CHAPTER XXI.
SIDNEY'S WARD.

Sidney passed the rest of the day in seeing a few of his tenants renting the farms in the immediate neighborhood of Brackenburn Manor, and hearing from them gossiping reports of the oddities of the late occupier of the Manor House. By all accounts, the life led by his young ward had been dreary and lonely indeed. She had not been suffered to hold any intercourse with her neighbors, even to the extent of attending the little parish church, which stood in a village about a mile and a half away. The prevalent idea about her was that she was not quite in her right mind; that she was at the least an "innocent," as they called her, and for this reason her father had never sent her to school or engaged a teacher for her. That she had spent the greater part of her time in wandering alone about the moor was told to him again and again as a proof that she differed from ordinary girls. Sidney went back to the Manor, after strolling about some hours, and found Dorothy sitting in the wide old porch, evidently awaiting his return. The evening sun shone full into the porch, and fell upon a white, wistful little face, which was lifted up shyly to him as he drew near, with a faint flush of color coming to the pale cheeks. It was a sad face, yet the face of a child. He took her hand gently into his own as he sat down on the bench beside her.

"So you have been sleeping well," he said in his pleasant voice.

"Yes; they've taken the dogs away from his bed," she answered gratefully, "and the house was very quiet. His room is the quietest of all. When he was ill he let me read to him sometimes; the dogs could not do that, and he seemed to like it. So this afternoon I've read to him all the burial service."

"Aloud!" asked Sidney.

"Yes, aloud," she answered: "it was not wrong, was it?"

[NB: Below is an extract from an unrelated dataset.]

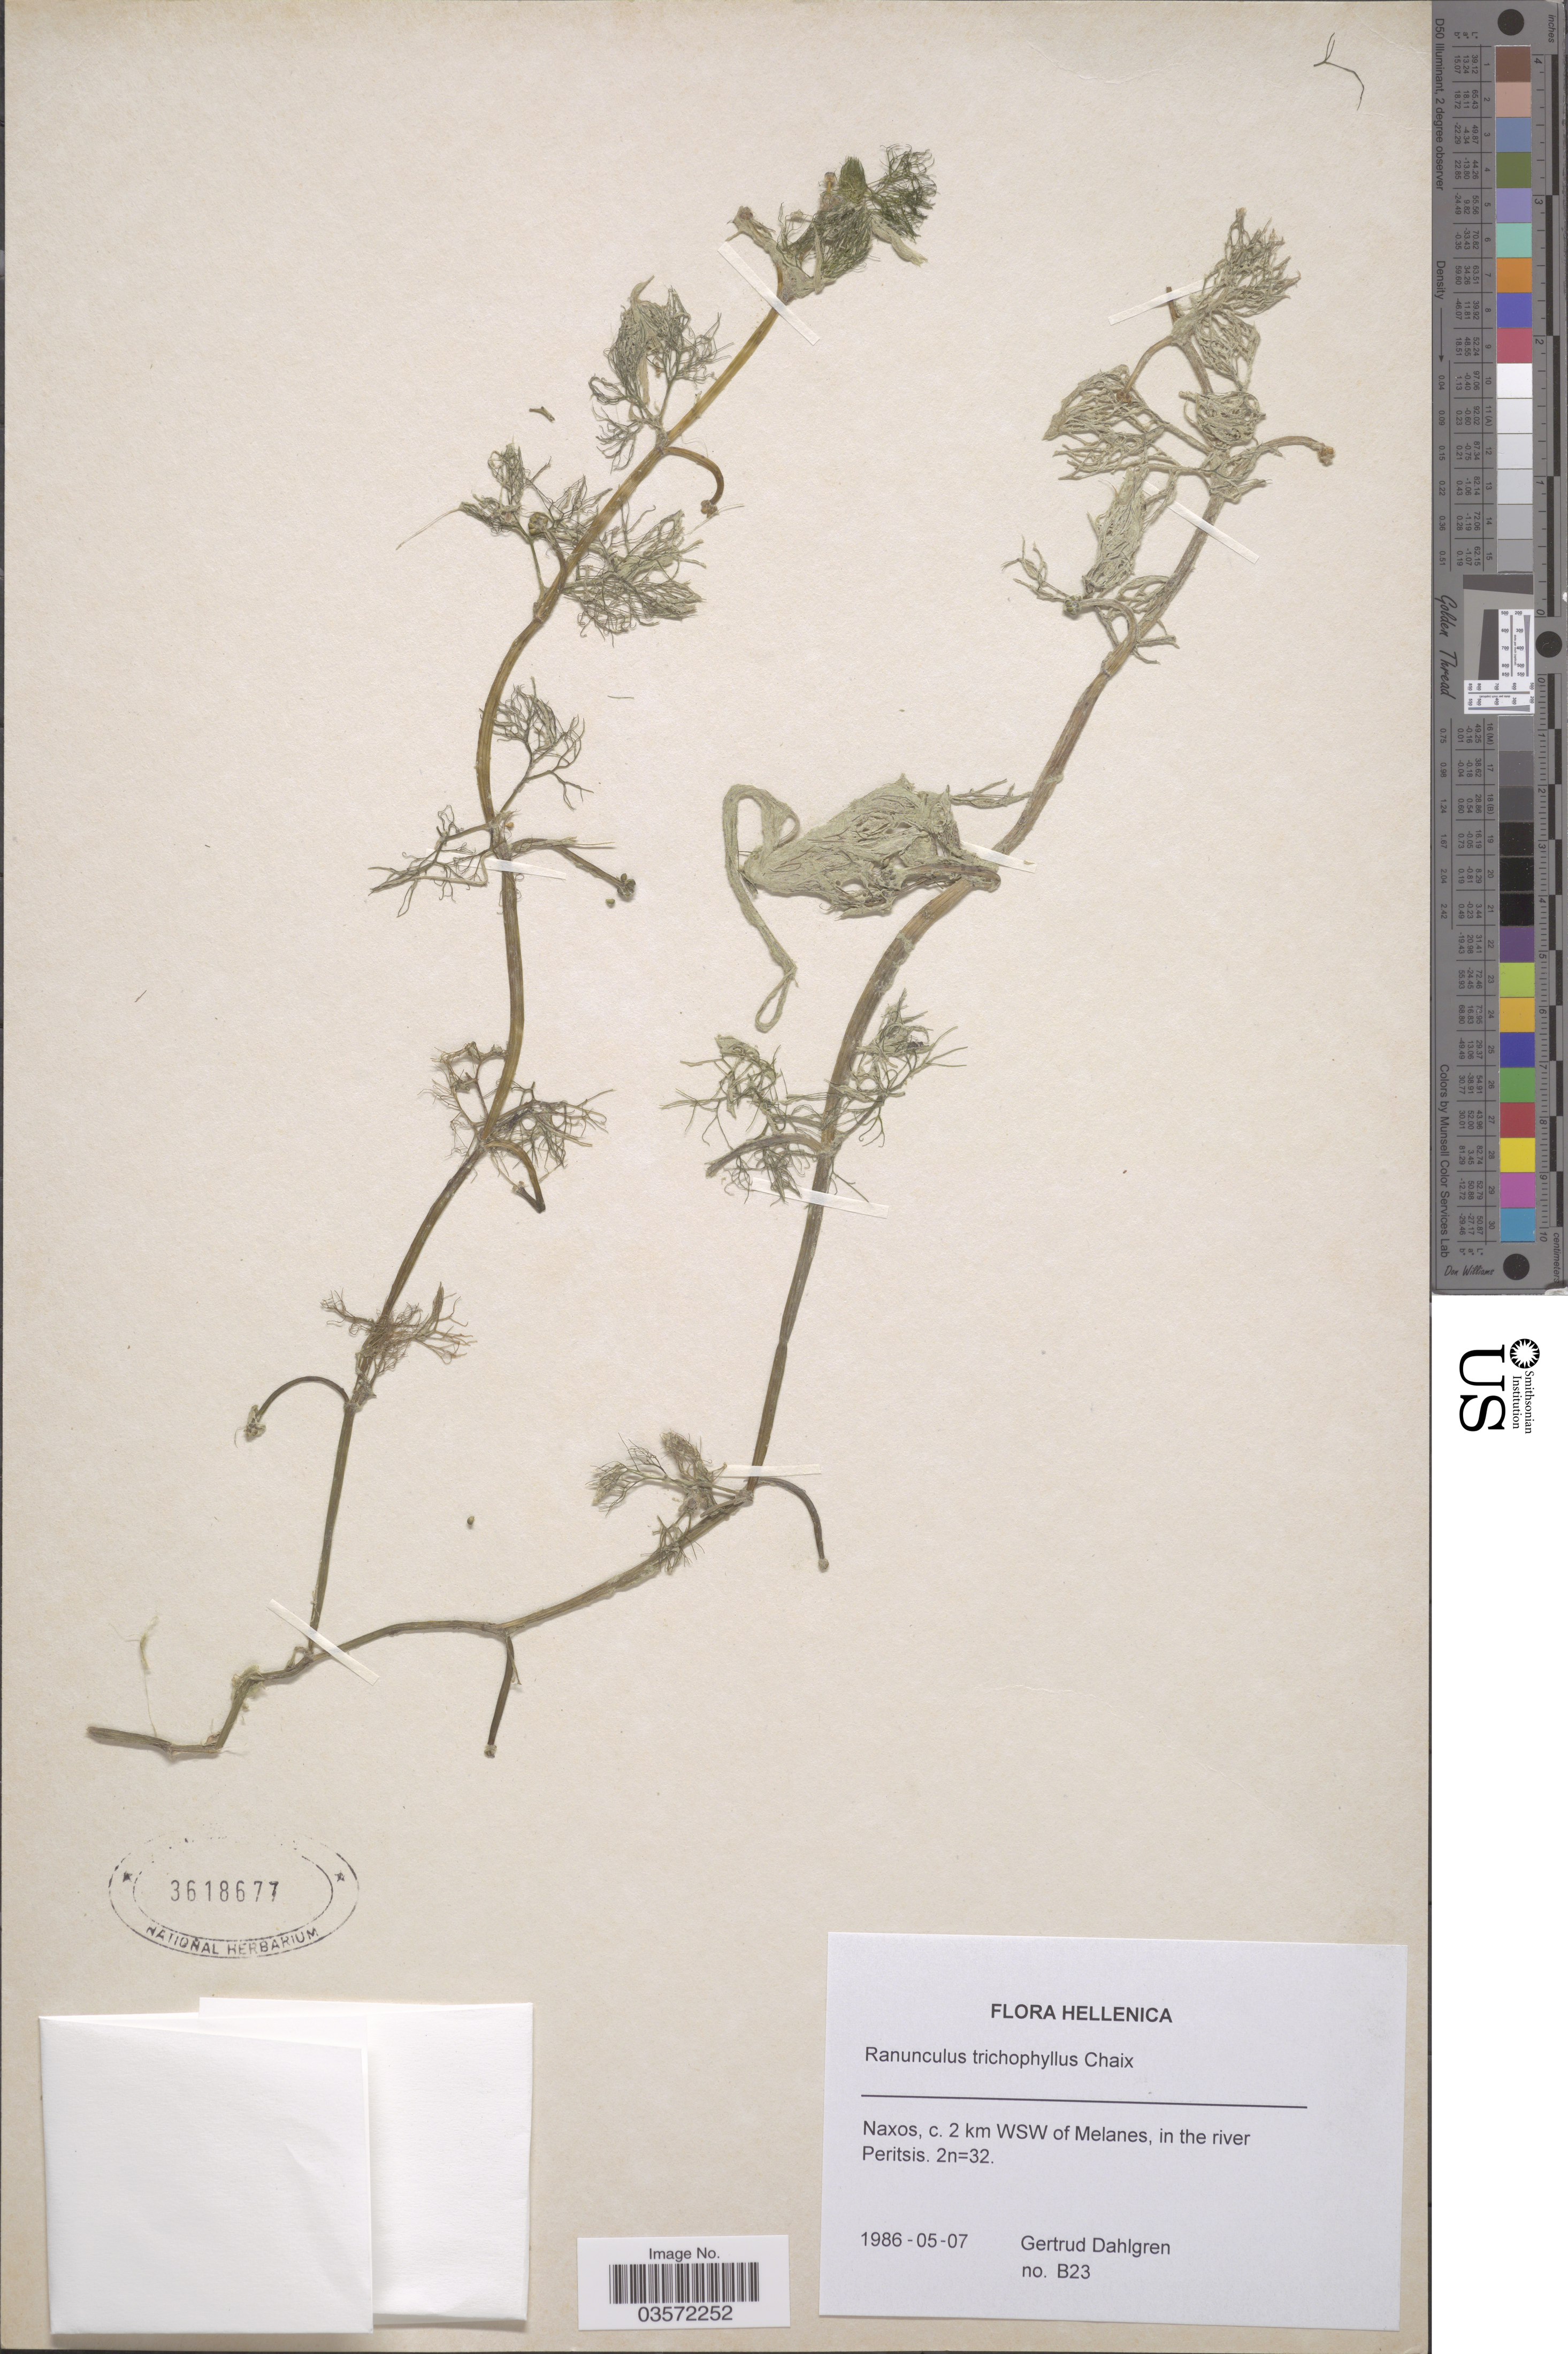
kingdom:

"No, no," he replied, looking down pitifully into her anxious, wistful eyes. She was a very slight, small creature, he thought, easily hurt, and very easily neglected, for she would not assert her own claims. There was a great attraction to him in the simplicity and quaintness of her ways.

"I know," she said, fastening her dark eyes earnestly upon him and speaking with a quivering mouth, "I know that his body is dead, and he could not hear me with those ears, but I felt as if his spirit was near me; and when I finished I almost heard his voice saying: 'After all, I did love you a little, Dorothy.' I wish I could be sure he thought it."

"I feel sure he loved you," said Sidney, "though he would not show it."